(Selected excerpt):
# # #

Service Contract: Technitium DNS

Purpose

Authoritative DNS for internal service names, serving LAN/VPN clients and Kubernetes-ingress endpoints; optional recursion or forwarding to OpenWRT.

Exposure

Category: Internal | VPN-only
Ingress: Internal
DNS names: dns.risu.tech (internal-only)

Identity

AuthN: Local admin accounts
AuthZ: Admin role required for zone changes
Break-glass account: Yes (stored in password vault)

Data

Persistence: Persistent (zones/config)
Data class: Standard
Estimated storage growth: Minimal

Network

Allowed source networks: LAN, VPN, cluster nodes
Egress requirements: Upstream DNS IPs (public or OpenWRT)

Availability

HA required: High (for internal service resolution) but not required for platform bootstrap
Acceptable downtime: Minutes; recovery path via OpenWRT static overrides

Backup

Tier: Standard (regular export of zones/config)

# # #

(Recorded data):
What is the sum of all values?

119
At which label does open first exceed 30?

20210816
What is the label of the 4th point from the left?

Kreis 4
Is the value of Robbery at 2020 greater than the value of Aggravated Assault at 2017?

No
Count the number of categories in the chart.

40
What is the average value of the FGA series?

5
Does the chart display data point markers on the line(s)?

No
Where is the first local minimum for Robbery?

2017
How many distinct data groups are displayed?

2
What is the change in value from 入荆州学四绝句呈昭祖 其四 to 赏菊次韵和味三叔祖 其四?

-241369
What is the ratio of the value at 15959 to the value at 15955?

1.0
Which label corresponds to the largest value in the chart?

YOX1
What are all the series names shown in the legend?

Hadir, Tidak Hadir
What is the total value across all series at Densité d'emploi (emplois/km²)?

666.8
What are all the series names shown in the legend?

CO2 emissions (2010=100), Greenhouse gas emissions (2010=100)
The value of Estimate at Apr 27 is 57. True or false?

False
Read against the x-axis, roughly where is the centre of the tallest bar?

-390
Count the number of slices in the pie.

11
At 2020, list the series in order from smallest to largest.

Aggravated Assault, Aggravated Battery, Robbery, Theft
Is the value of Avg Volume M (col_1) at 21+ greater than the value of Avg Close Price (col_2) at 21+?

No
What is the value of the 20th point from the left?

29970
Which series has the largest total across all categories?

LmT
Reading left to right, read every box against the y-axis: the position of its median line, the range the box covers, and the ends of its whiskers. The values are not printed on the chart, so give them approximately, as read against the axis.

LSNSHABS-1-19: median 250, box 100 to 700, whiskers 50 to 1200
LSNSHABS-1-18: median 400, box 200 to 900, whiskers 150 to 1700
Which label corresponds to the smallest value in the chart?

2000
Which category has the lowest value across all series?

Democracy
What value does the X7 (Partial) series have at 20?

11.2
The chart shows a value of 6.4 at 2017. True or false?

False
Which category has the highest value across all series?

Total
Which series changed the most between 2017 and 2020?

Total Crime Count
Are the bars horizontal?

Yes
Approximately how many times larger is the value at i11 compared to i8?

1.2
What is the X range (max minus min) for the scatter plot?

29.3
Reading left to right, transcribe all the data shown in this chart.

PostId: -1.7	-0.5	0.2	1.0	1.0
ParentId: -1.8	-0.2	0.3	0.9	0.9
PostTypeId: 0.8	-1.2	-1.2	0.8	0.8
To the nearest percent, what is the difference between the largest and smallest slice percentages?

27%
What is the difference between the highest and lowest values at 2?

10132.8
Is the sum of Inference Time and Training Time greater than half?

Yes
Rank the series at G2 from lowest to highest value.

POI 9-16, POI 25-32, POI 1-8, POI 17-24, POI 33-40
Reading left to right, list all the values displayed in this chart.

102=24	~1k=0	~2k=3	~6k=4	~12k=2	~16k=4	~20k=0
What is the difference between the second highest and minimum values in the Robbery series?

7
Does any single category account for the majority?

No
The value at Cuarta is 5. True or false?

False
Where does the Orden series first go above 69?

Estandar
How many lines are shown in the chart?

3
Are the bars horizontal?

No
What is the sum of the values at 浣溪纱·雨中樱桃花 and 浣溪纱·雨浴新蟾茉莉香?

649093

# # #

(Work request 1):
Answer these using the Technitium DNS service contract:
(a) Which source networks are allowed?
(b) How much downtime is acceptable, and what is the recovery path?
(c) Where is the break-glass account stored?
(Work request 2): Copy the Technitium DNS service contract word for word, from "Category: Internal |" up to and including "in password vault)".

(Exercise output 1):
(a) LAN, VPN, and cluster nodes.
(b) Minutes; recovery goes through OpenWRT static overrides.
(c) In the password vault.

(Exercise output 2):
Category: Internal | VPN-only
Ingress: Internal
DNS names: dns.risu.tech (internal-only)

Identity

AuthN: Local admin accounts
AuthZ: Admin role required for zone changes
Break-glass account: Yes (stored in password vault)